Да, жизнь прожить — не поле перейти.
Но поле перейти мне все-таки труднее.

Мне тоже. Я бреду через поле, особенно в жару, а у нас еще и в горку, едва-едва, с одышкою, а всего-то ходу метров двести-триста. Но стоит войти в лес — я дышу легко и свободно и готов пропадать в нем хоть пять часов.

А хороший поэт был Алексей Николаевич Апухтин. Родись он где-нибудь в Голландии или Люксембурге, странах, обильных на тучных коров и скудных на поэтические дарования, слава его была б мировой. А к нам природа была так щедра, что имя Апухтина завалилось куда-то в длинный ряд второстепенных. Ну и что ж, что завалилось? Вспомнил же я его сейчас, по случаю. Опять же и романсов немало. Впрочем, слава романса чаще достается композитору, тем более что стихи Алексея Николаевича на музыку сам Чайковский перекладывал.

Да Бог с ней, со славою. Поэт обязан хоть строчку после себя оставить. От Надежды Львовой всего-то, на мой вкус, две строчки сохранились:

Белый, белый, белый, белый,
Беспредельный белый снег...

И я их твержу спустя девяносто один год после глупого самоубийства девчонки, безраздельно влюбленной в Брюсова.

Эк занесло! А ведь начал-то всего лишь с отношения к открытым пространствам.

Я человек двух стихий — города и леса. Равнодушен к морю, не люблю поля и степи, а пустыни, хоть и не видел, заведомо ненавижу. Даже читать о степях и пустынях скучно. Но в широколиственных лесах, лишенных хвои, мне тоже неуютно. На Колыме в долине, окруженной сопками, я прожил, как в театральной декорации, такое же впечатление вынес и от Кавказа. Видимо, человек — существо ограниченное, в том числе и географически.

Раннее детство прошло в детских садах дачного Подмосковья, которое не произвело никакого впечатления, а в Томилине в 1948 году было особенно плохо. Злые воспитательницы, окруженные ябедницами-фаворитками, вечно меня за что-то наказывали, причем чаще всего о событии преступления я узнавал в момент вынесения приговора. Нас таскали по каким-то жарким полям “наблюдать природу” в сторону села Жилина, его церковь, проезжая потом по Рязанке, я узнал. В результате этих “наблюдений природы” возненавидел и природу, и особенно неотъемлемую часть ее — русское поле. С природой вообще смирился и полюбил, поля — нет. А кроме того, все лето болел и в августе умер папа. Вернувшись в Москву, я узнал смысл слов “кладбище” и “могила”.

▸ Выдержка из данных
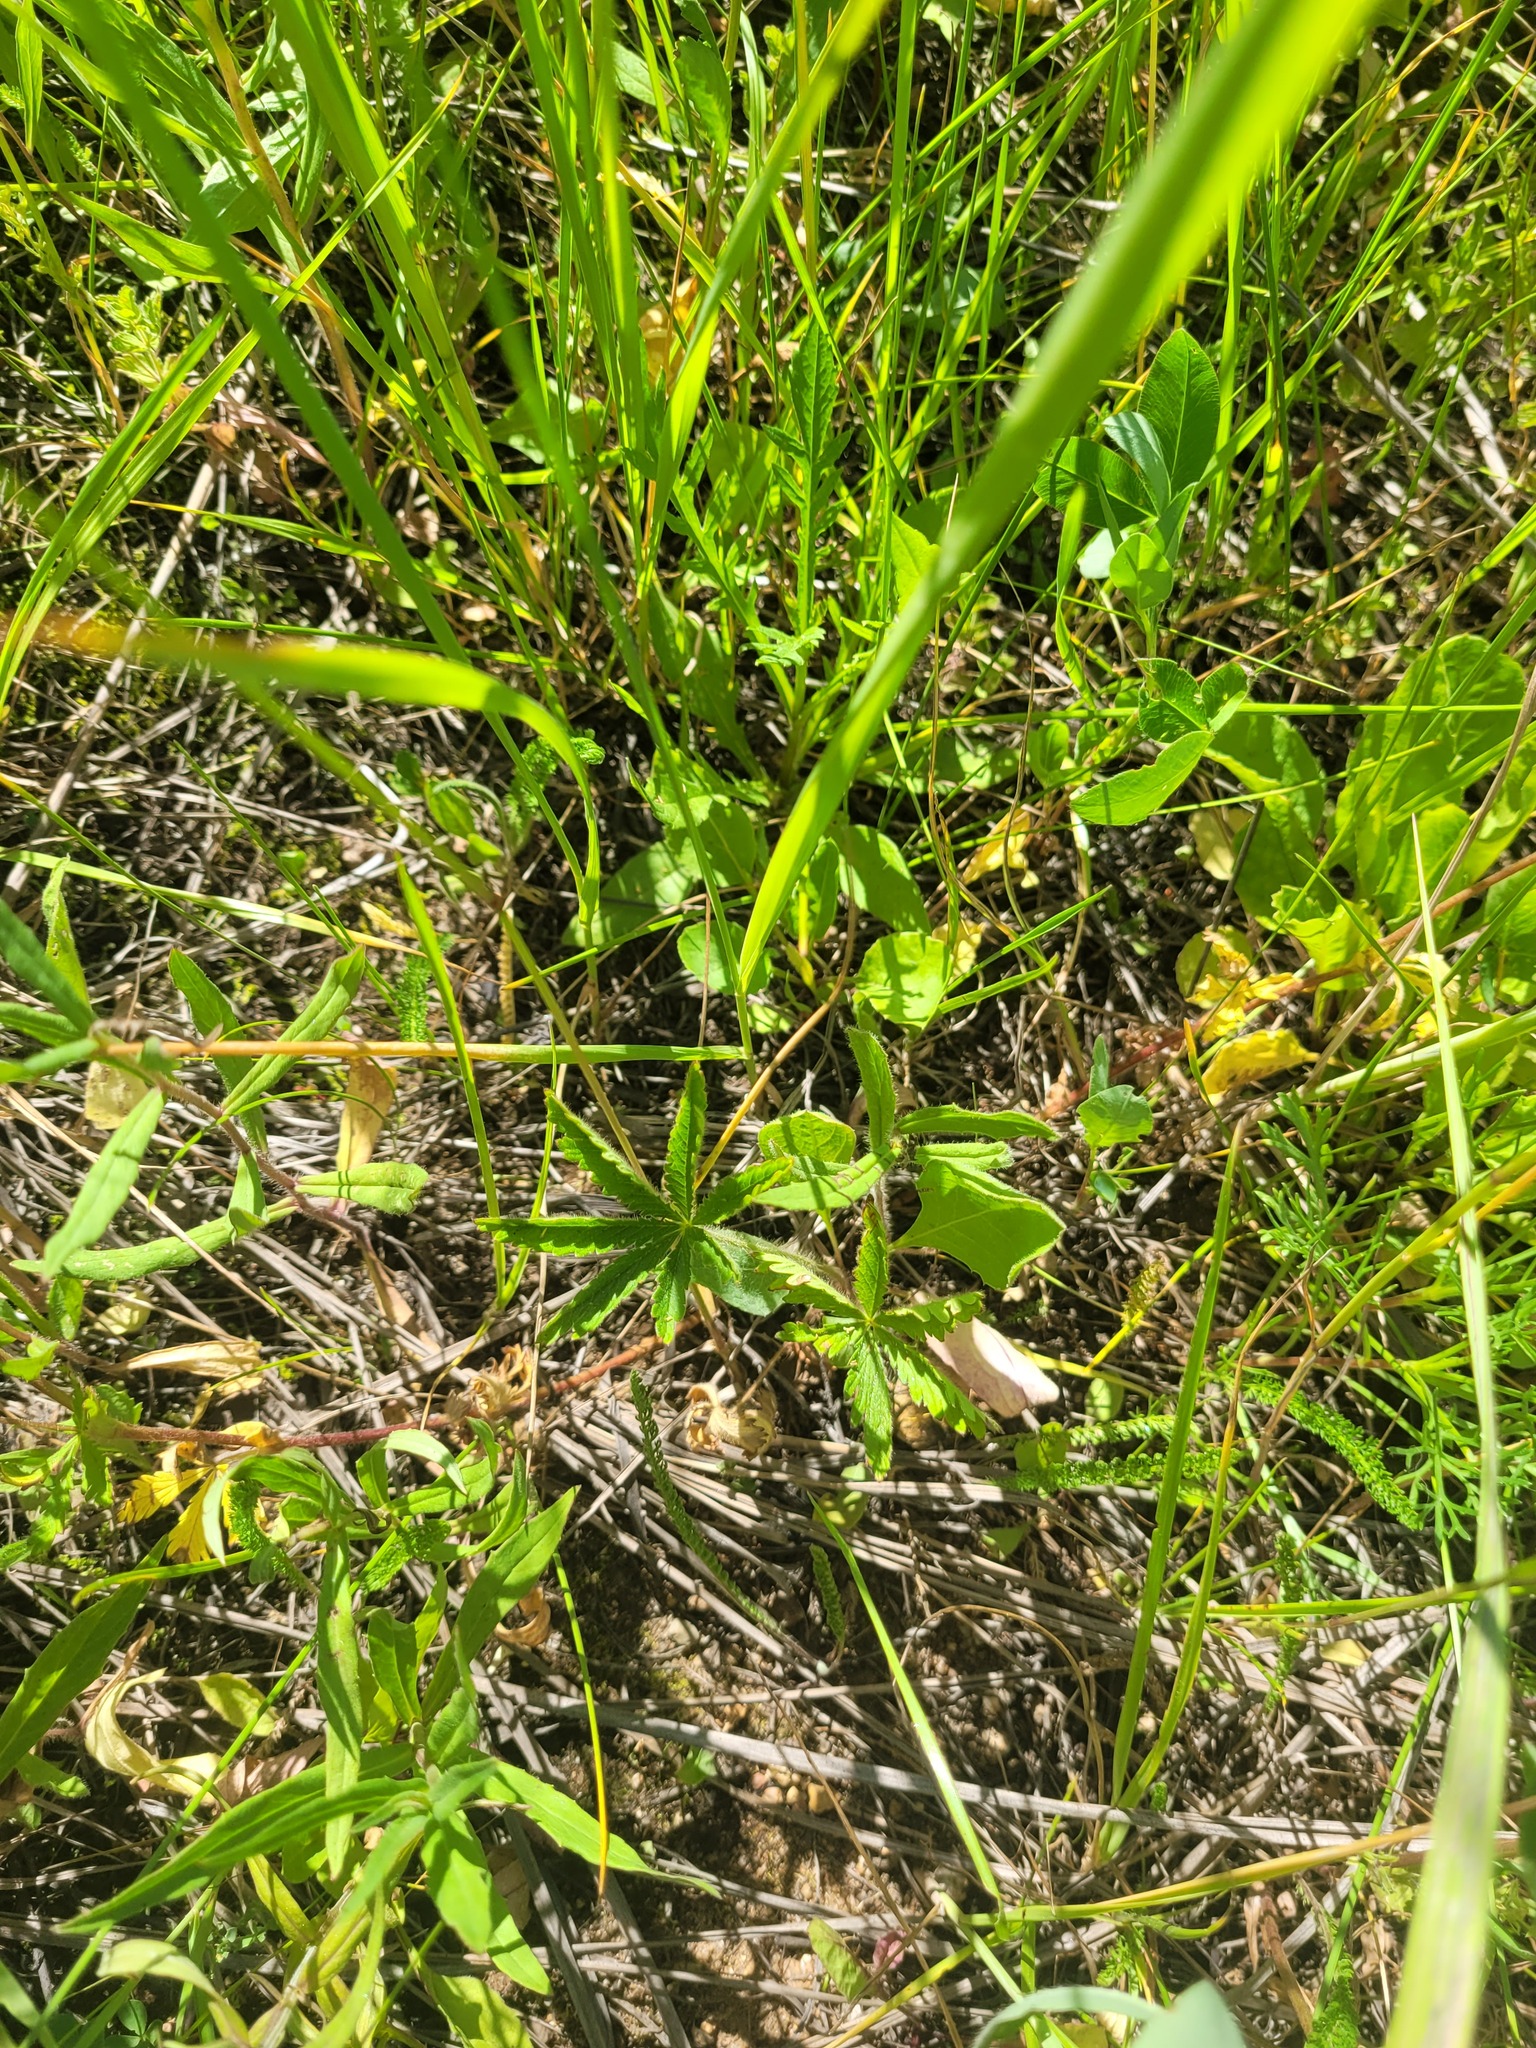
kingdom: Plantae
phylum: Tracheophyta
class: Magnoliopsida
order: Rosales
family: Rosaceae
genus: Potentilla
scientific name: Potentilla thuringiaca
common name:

* * *

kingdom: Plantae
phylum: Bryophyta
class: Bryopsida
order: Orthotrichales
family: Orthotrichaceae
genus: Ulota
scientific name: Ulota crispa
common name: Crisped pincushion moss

▸ Что нужно сделать
1. Кто, по словам исходного текста, перекладывал стихи Алексея Николаевича Апухтина на музыку?
2. Процитируйте исходный текст, начиная со слов «Эк занесло! А» и заканчивая словами «числе и географически.».

▸ Ответы по заданиям
1. Чайковский.

2.
Эк занесло! А ведь начал-то всего лишь с отношения к открытым пространствам.

Я человек двух стихий — города и леса. Равнодушен к морю, не люблю поля и степи, а пустыни, хоть и не видел, заведомо ненавижу. Даже читать о степях и пустынях скучно. Но в широколиственных лесах, лишенных хвои, мне тоже неуютно. На Колыме в долине, окруженной сопками, я прожил, как в театральной декорации, такое же впечатление вынес и от Кавказа. Видимо, человек — существо ограниченное, в том числе и географически.